English author Rod Marshall sent me these soothing words of consolation.

“I just wanted to say that I feel your sorrow. It is normal, and it will become a familiar attendee at the table with you, even when you get used to it, bubbling up in the most unexpected places. What is now
normal is transient and will in time settle down to a new normality.

When God says that the two become one flesh, he means it. So now you are suffering with, a pardon the pun, a phantom limb. Your brain says that Ron should be there: but he is not.

The Grace of God overwhelms the temporary sorrow for those who suffer presently.

And I ponder these words often,because they are so comforting.

How Do I Love Thee?

You brought food. You cut our grass. You shaved Ron because he couldn’t do it himself (and because I only do legs.) You covered for me at work.

You left sweet messages on the phone. “Don’t worry about calling back. Just wanted to tell you that we love you.” You sent cards with encouraging Bible verses. You helped me lift and turn Ron so that he would be a bit more comfortable.

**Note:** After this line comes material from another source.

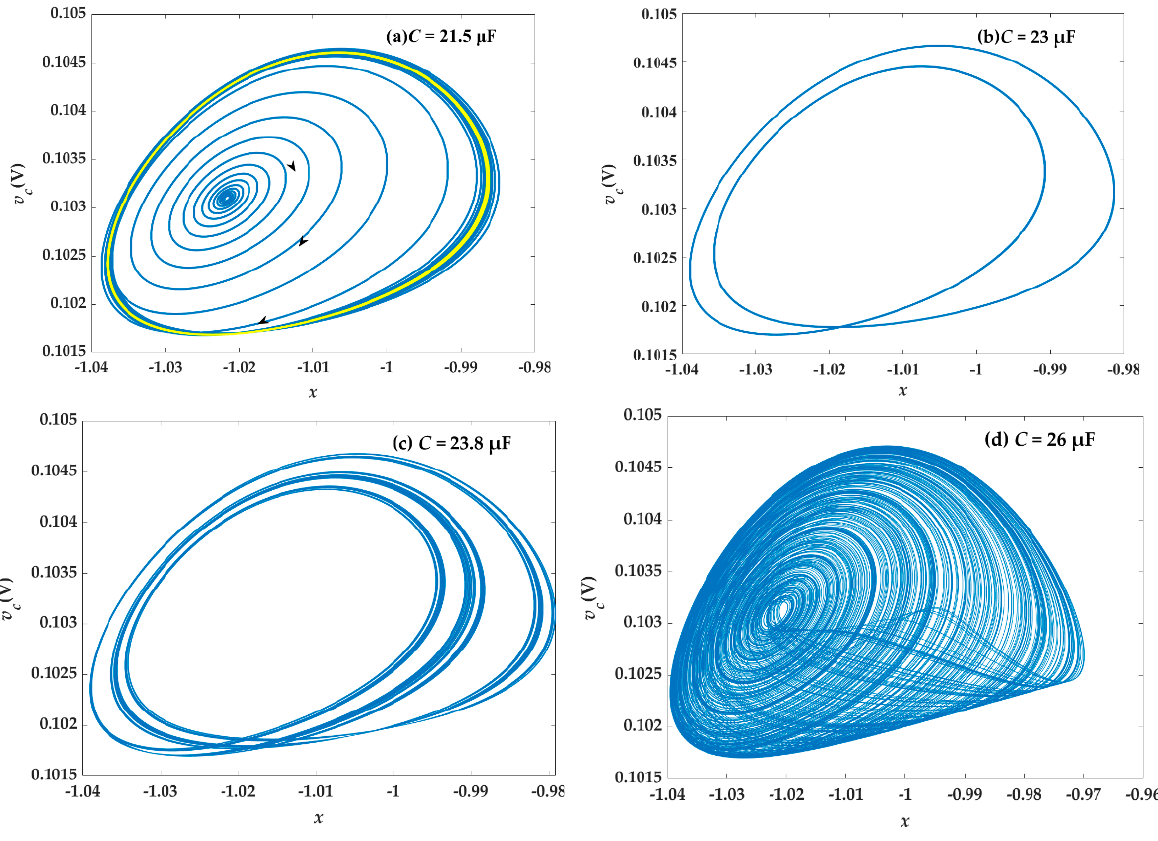
Figure 19. Variation in system attractor with capacitance C , where V = 0.1031 V, L = 0.96 H. ( a ) C = 21.5 μ F, ( b ) C = 23 μ F, ( c ) C = 23.8 μ F, ( d ) C = 26 μ F.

You picked up perscriptions, and shopped for essentials. You brought flowers to cheer us. You delivered  all kinds of medical equipment to make Ron’s last days more bearable.

You brought your guitars and sang us songs of joy and comfort.

You lowered the flag in our yard to half-mast.

You visited and shared funny stories. You encouraged us. You prayed with us and for us.

“What is that you have in your hand, ” asks God?

And you answered him with your talents of giving, baking, writing , thoughtness, encouragement and more.

You gave us time. The things you did let me spend every minute with Ron. I didn’t have to cook or think about house upkeep or shopping trips. You were Jesus with skin.  You didn’t just talk the talk, you walked the walk.

You cared about us more than you cared about yourself. You took the gift God gave you and you gave it to us.

How do I love thee? Let me count the ways? For us, they are beyond measure.